Es gibt drei Arten von Deals beim Turnierpoker:

Das lange Zeit gängigste Verfahren bestand darin, dass die Spieler den Anteil am verbliebenen Preisgeld erhielten, der der prozentualen Verteilung ihrer Chips entsprach. Dabei muss jedem verbleibenden Spieler den Betrag gewährt werden, den er gewinnen könnte, ohne dass ein Deal zustande käme. Wenn sich noch drei Spieler in der Runde befänden, wäre dieses der Betrag für den dritten Platz. Zählen Sie dann die zusätzlichen Preisgelder, die sich noch im Preispool befinden, hinzu. Zählen Sie die Chips zusammen, die jeder Spieler besitzt und ermitteln Sie, welchen Prozentsatz der Chips jeder Spieler besitzt. Dann legen Sie die Prozente auf den entsprechenden Anteil des verbleibenden Preispools um. Diese Methode galt lange als gerecht. Und immerhin liefert Ihnen dieses Verfahren einen Anhaltspunkt, falls Sie den Deal lieber frei aushandeln möchten. Wie Sie noch werden sehen, können dabei eine ganze Reihe von Argumenten in die Waagschale geworfen werden.

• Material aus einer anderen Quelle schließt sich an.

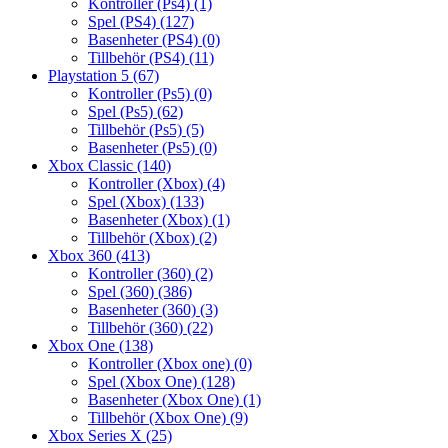
Kontroller (Ps4)
(1)
Spel (PS4)
(127)
Basenheter (PS4)
(0)
Tillbehör (PS4)
(11)
Playstation 5
(67)
Kontroller (Ps5)
(0)
Spel (Ps5)
(62)
Tillbehör (Ps5)
(5)
Basenheter (Ps5)
(0)
Xbox Classic
(140)
Kontroller (Xbox)
(4)
Spel (Xbox)
(133)
Basenheter (Xbox)
(1)
Tillbehör (Xbox)
(2)
Xbox 360
(413)
Kontroller (360)
(2)
Spel (360)
(386)
Basenheter (360)
(3)
Tillbehör (360)
(22)
Xbox One
(138)
Kontroller (Xbox one)
(0)
Spel (Xbox One)
(128)
Basenheter (Xbox One)
(1)
Tillbehör (Xbox One)
(9)
Xbox Series X
(25)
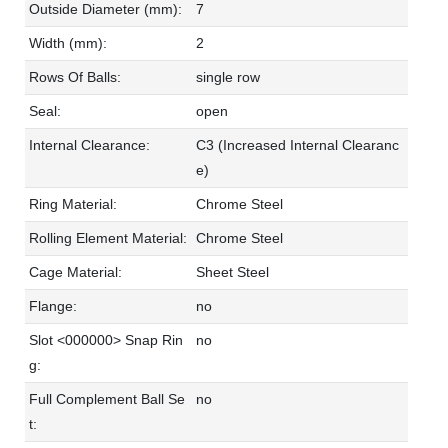
Outside Diameter (mm):
7
Width (mm):
2
Rows Of Balls:
single row
Seal:
open
Internal Clearance:
C3 (Increased Internal Clearanc
e)
Ring Material:
Chrome Steel
Rolling Element Material:
Chrome Steel
Cage Material:
Sheet Steel
Flange:
no
Slot <000000> Snap Rin
no
g:
Full Complement Ball Se
no
t:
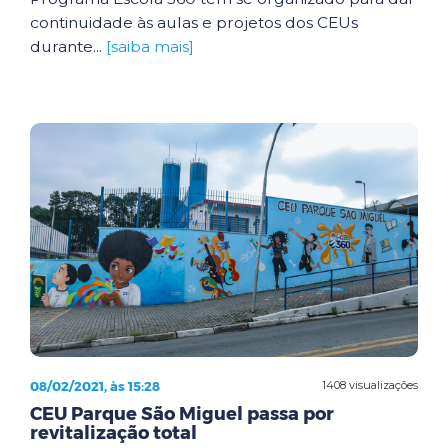
continuidade às aulas e projetos dos CEUs
durante...
[saiba mais]
08/02/2021, às 15:28
1408 visualizações
CEU Parque São Miguel passa por
revitalização total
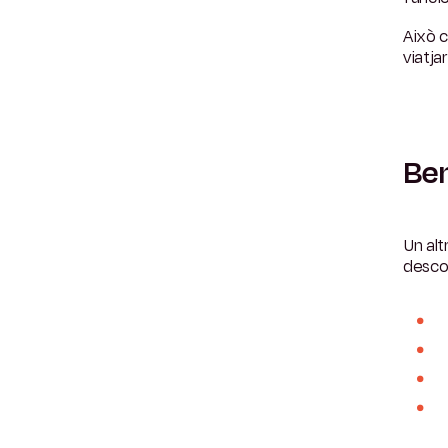
Això c
viatj
Ben
Un alt
desco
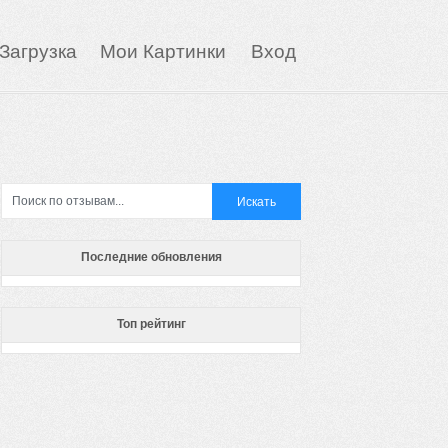
Загрузка
Мои Картинки
Вход
Последние обновления
Топ рейтинг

Das oben beschriebene Modell wird jedoch zunehmend durch ein präziseres mathematisches Modell abgelöst, das Independent Chip Model(ICM). Während bei Bargeldspielen der Wert eines Chips immer auch dem Geldwert entspricht, verändert sich der Wert eines Chips im Laufe eines Pokerturniers in Relation zum ausgeschütteten Preisgeld. In einer späten Phase ist jeder Chip tendeziell mehr wert als zu Beginn des Turniers, denn wer ins Geld kommt, sichert sich ja einen Teil des Preispools. Und dieser Preis ist höher als das Buy-In. So kann nur ein einziger Chip in der Bubblephase sehr viel wert sein. Das erklärt auch, warum zum Beispiel gewonnene Chips weniger wert sind als verlorene Chips. Da der Deal inzwischen auch Einzug gefunden hat in die Welt des Online-Poker, stellen Anbieter wie Full Tilt Poker den Spielern ein Tool zur Verfügung, das die nicht ganz leichte mathematischen Berechnung nach ICM für sie übernimmt. ??Was das Independent Chip Model jedoch nicht berücksichtigt, ist die Spielstärke. Deswegen kann es Sinn machen, dass Sie den Deal nicht prozentual oder nach ICM aushandeln. Jetzt wird frei gefeilscht wie auf dem Basar. Wenn Sie der Meinung sind, der beste Spieler am Tisch zu sein und darauf verweisen können, dass Sie schon jede Menge Turniere gewonnen haben, dann können Sie versuchen, dafür einen Preis auszuhandeln. Wenn Sie der kleinste Stack am Tisch sind, dann muss sich der Deal auch für Sie lohnen, also verlangen Sie einen Betrag dafür, dass Sie den beiden größeren Stacks die ersten beiden Plätze überlassen. Wenn Sie Chipleader sind und Ihre Gegner heißen Phil Ivey und Gus Hansen, dann werden Sie vielleicht zufrieden sein, etwas von dem Preisgeld für den ersten Platz abzugeben, um sich so einen möglichst großen Teil zu sichern. Sie sehen, auch hier kommt es auf die richtige Einschätzung der Situation ein. Aber machen Sie keinen Deal nur um des Deals willen. Ungeachtet Ihrer wahren Gefühle, vermitteln Sie niemals den Anschein, dass Sie gegen das Ausspielen eines Turniers sind. Wenn Ihre Gegner merken, dass Sie im Fall der Fälle gewillt sind, bis zum bitteren Ende zu spielen, dann werden Sie vielleicht einfacher mit sich handeln lassen.